Problem to solve
In the material below, which lines hold the word "membranous"? Pick each one out.

Input for this task
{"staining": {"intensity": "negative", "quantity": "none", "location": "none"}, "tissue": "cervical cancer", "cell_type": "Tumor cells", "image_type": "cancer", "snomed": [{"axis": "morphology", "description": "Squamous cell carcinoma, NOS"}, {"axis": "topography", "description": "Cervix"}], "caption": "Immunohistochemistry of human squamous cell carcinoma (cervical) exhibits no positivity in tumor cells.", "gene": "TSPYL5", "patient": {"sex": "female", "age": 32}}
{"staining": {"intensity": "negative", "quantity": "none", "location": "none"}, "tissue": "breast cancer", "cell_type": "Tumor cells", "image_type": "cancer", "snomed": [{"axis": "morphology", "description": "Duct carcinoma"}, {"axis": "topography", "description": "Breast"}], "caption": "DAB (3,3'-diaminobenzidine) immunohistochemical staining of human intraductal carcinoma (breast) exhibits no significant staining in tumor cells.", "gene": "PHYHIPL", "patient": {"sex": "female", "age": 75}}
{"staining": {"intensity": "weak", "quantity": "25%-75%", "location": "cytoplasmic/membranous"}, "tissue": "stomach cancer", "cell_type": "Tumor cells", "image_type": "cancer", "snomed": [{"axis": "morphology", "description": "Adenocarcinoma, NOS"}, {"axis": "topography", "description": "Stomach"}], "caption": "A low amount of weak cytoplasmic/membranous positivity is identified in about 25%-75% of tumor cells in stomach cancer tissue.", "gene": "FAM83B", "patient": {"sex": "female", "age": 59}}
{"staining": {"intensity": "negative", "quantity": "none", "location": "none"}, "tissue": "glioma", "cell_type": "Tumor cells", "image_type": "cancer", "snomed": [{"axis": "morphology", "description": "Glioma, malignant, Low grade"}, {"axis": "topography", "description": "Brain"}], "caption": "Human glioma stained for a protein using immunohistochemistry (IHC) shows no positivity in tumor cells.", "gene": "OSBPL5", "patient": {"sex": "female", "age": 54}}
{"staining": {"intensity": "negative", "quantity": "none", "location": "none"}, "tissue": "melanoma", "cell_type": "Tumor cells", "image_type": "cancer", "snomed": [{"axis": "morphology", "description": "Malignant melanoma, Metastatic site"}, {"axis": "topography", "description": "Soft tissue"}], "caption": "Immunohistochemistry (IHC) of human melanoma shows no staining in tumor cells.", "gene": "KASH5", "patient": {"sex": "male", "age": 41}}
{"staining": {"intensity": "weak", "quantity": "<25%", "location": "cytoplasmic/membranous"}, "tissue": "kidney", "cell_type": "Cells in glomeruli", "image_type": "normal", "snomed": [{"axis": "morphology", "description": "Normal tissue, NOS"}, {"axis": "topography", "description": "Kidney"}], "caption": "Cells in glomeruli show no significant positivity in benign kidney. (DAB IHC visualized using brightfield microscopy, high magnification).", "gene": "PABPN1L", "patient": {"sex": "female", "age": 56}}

Response to this exercise
{"staining": {"intensity": "weak", "quantity": "25%-75%", "location": "cytoplasmic/membranous"}, "tissue": "stomach cancer", "cell_type": "Tumor cells", "image_type": "cancer", "snomed": [{"axis": "morphology", "description": "Adenocarcinoma, NOS"}, {"axis": "topography", "description": "Stomach"}], "caption": "A low amount of weak cytoplasmic/membranous positivity is identified in about 25%-75% of tumor cells in stomach cancer tissue.", "gene": "FAM83B", "patient": {"sex": "female", "age": 59}}
{"staining": {"intensity": "weak", "quantity": "<25%", "location": "cytoplasmic/membranous"}, "tissue": "kidney", "cell_type": "Cells in glomeruli", "image_type": "normal", "snomed": [{"axis": "morphology", "description": "Normal tissue, NOS"}, {"axis": "topography", "description": "Kidney"}], "caption": "Cells in glomeruli show no significant positivity in benign kidney. (DAB IHC visualized using brightfield microscopy, high magnification).", "gene": "PABPN1L", "patient": {"sex": "female", "age": 56}}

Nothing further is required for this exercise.